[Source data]
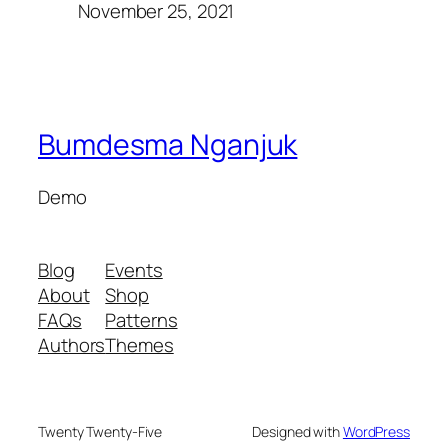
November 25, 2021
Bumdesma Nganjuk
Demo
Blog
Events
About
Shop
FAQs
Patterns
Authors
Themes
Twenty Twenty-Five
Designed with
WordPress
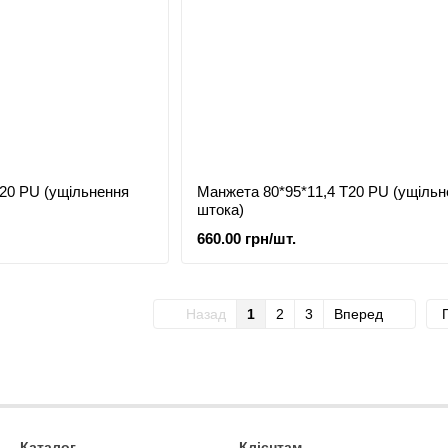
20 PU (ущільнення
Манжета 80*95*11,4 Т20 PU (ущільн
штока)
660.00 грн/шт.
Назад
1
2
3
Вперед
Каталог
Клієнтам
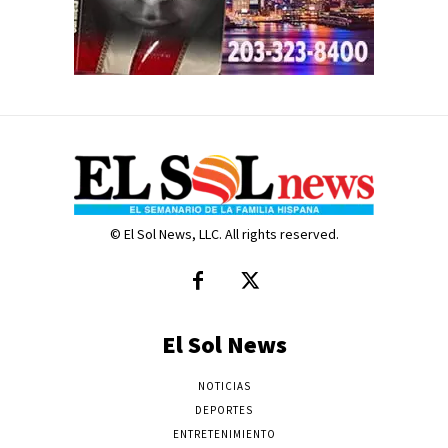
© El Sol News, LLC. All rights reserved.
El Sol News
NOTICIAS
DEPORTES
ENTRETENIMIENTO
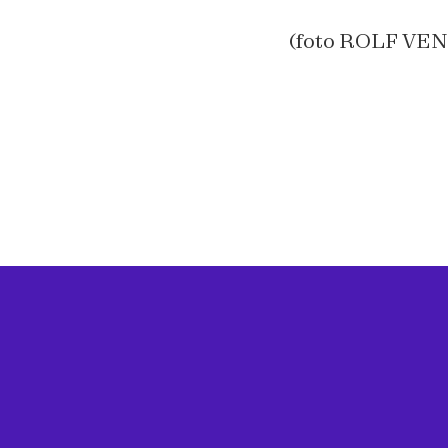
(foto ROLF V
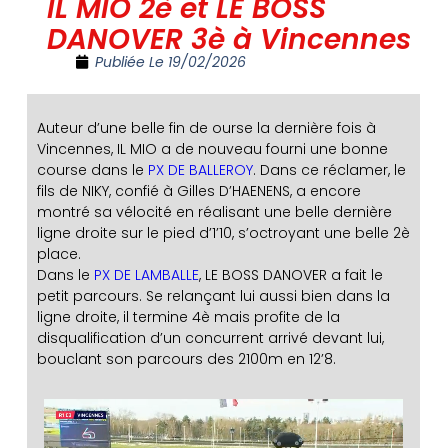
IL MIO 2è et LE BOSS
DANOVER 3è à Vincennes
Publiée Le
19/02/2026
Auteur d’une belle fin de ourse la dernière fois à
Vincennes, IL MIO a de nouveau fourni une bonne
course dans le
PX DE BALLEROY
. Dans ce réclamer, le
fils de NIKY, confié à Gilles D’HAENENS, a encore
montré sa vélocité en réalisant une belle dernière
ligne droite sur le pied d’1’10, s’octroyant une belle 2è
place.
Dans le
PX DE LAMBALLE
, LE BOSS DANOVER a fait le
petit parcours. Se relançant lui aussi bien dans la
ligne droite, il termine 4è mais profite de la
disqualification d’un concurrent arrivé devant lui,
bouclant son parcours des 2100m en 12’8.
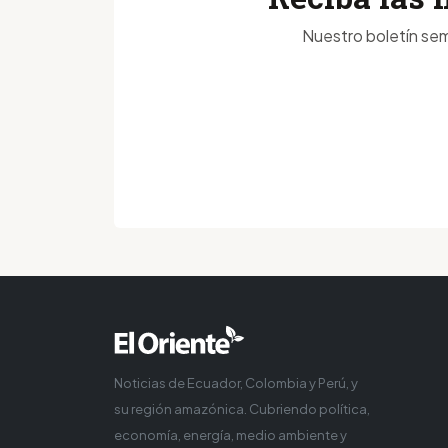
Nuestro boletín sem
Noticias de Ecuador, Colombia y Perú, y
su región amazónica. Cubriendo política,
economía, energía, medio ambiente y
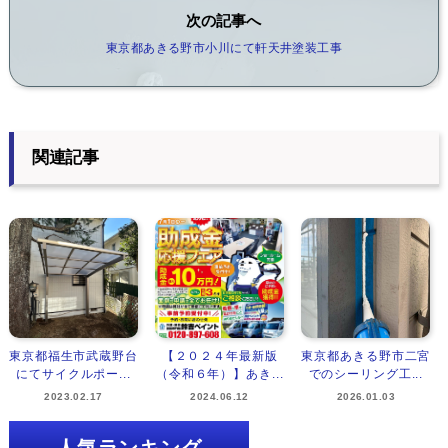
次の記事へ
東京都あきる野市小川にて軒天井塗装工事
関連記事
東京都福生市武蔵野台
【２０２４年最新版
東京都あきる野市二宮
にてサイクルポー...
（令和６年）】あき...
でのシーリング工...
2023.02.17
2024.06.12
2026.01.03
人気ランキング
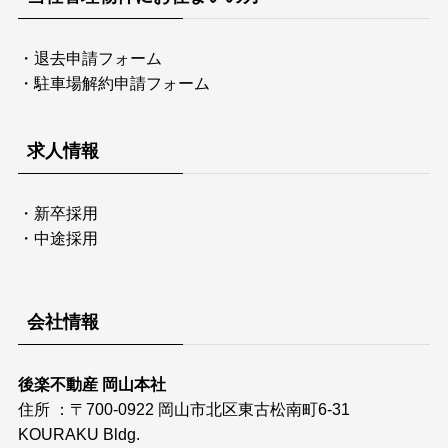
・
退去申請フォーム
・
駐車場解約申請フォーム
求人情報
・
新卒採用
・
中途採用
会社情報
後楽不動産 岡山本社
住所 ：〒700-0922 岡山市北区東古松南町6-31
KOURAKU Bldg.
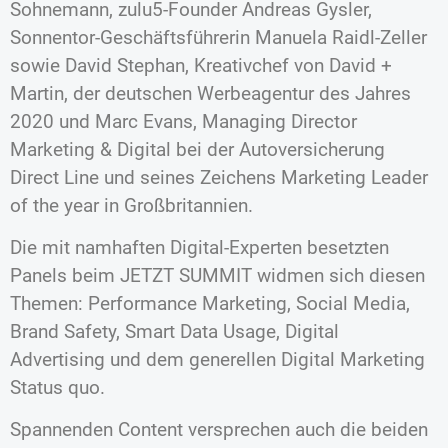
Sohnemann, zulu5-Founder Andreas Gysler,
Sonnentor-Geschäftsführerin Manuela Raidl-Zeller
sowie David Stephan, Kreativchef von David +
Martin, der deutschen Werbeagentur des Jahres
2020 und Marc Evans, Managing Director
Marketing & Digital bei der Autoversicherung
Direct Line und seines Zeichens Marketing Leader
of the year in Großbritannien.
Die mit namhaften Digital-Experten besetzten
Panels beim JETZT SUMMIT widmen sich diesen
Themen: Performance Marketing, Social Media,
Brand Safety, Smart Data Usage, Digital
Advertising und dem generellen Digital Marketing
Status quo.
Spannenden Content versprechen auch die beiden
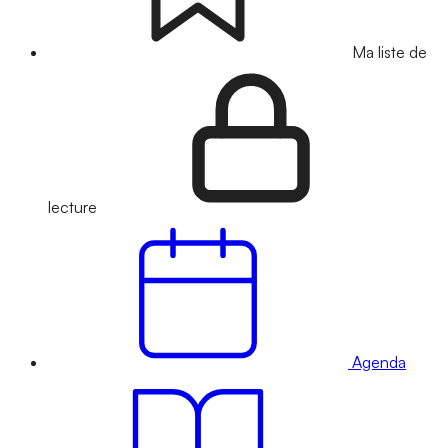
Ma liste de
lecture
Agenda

> [YOUR TASK] For the records above, output each one exactly and skip any image.

> [WRITTEN RESPONSE]
November 25, 2021
Bumdesma Nganjuk
Demo
Blog
Events
About
Shop
FAQs
Patterns
Authors
Themes
Twenty Twenty-Five
Designed with
WordPress
20 PU (ущільнення
Манжета 80*95*11,4 Т20 PU (ущільн
штока)
660.00 грн/шт.
Назад
1
2
3
Вперед
Каталог
Клієнтам
© El Sol News, LLC. All rights reserved.
El Sol News
NOTICIAS
DEPORTES
ENTRETENIMIENTO
(foto ROLF V
IL MIO 2è et LE BOSS
DANOVER 3è à Vincennes
Publiée Le
19/02/2026
Auteur d’une belle fin de ourse la dernière fois à
Vincennes, IL MIO a de nouveau fourni une bonne
course dans le
PX DE BALLEROY
. Dans ce réclamer, le
fils de NIKY, confié à Gilles D’HAENENS, a encore
montré sa vélocité en réalisant une belle dernière
ligne droite sur le pied d’1’10, s’octroyant une belle 2è
place.
Dans le
PX DE LAMBALLE
, LE BOSS DANOVER a fait le
petit parcours. Se relançant lui aussi bien dans la
ligne droite, il termine 4è mais profite de la
disqualification d’un concurrent arrivé devant lui,
bouclant son parcours des 2100m en 12’8.
Nuestro boletín sem
Noticias de Ecuador, Colombia y Perú, y
su región amazónica. Cubriendo política,
economía, energía, medio ambiente y
次の記事へ
東京都あきる野市小川にて軒天井塗装工事
関連記事
東京都福生市武蔵野台
【２０２４年最新版
東京都あきる野市二宮
にてサイクルポー...
（令和６年）】あき...
でのシーリング工...
2023.02.17
2024.06.12
2026.01.03
人気ランキング
・
退去申請フォーム
・
駐車場解約申請フォーム
求人情報
・
新卒採用
・
中途採用
会社情報
後楽不動産 岡山本社
住所 ：〒700-0922 岡山市北区東古松南町6-31
KOURAKU Bldg.
Sohnemann, zulu5-Founder Andreas Gysler,
Sonnentor-Geschäftsführerin Manuela Raidl-Zeller
sowie David Stephan, Kreativchef von David +
Martin, der deutschen Werbeagentur des Jahres
2020 und Marc Evans, Managing Director
Marketing & Digital bei der Autoversicherung
Direct Line und seines Zeichens Marketing Leader
of the year in Großbritannien.
Die mit namhaften Digital-Experten besetzten
Panels beim JETZT SUMMIT widmen sich diesen
Themen: Performance Marketing, Social Media,
Brand Safety, Smart Data Usage, Digital
Advertising und dem generellen Digital Marketing
Status quo.
Spannenden Content versprechen auch die beiden
Ma liste de
lecture
Agenda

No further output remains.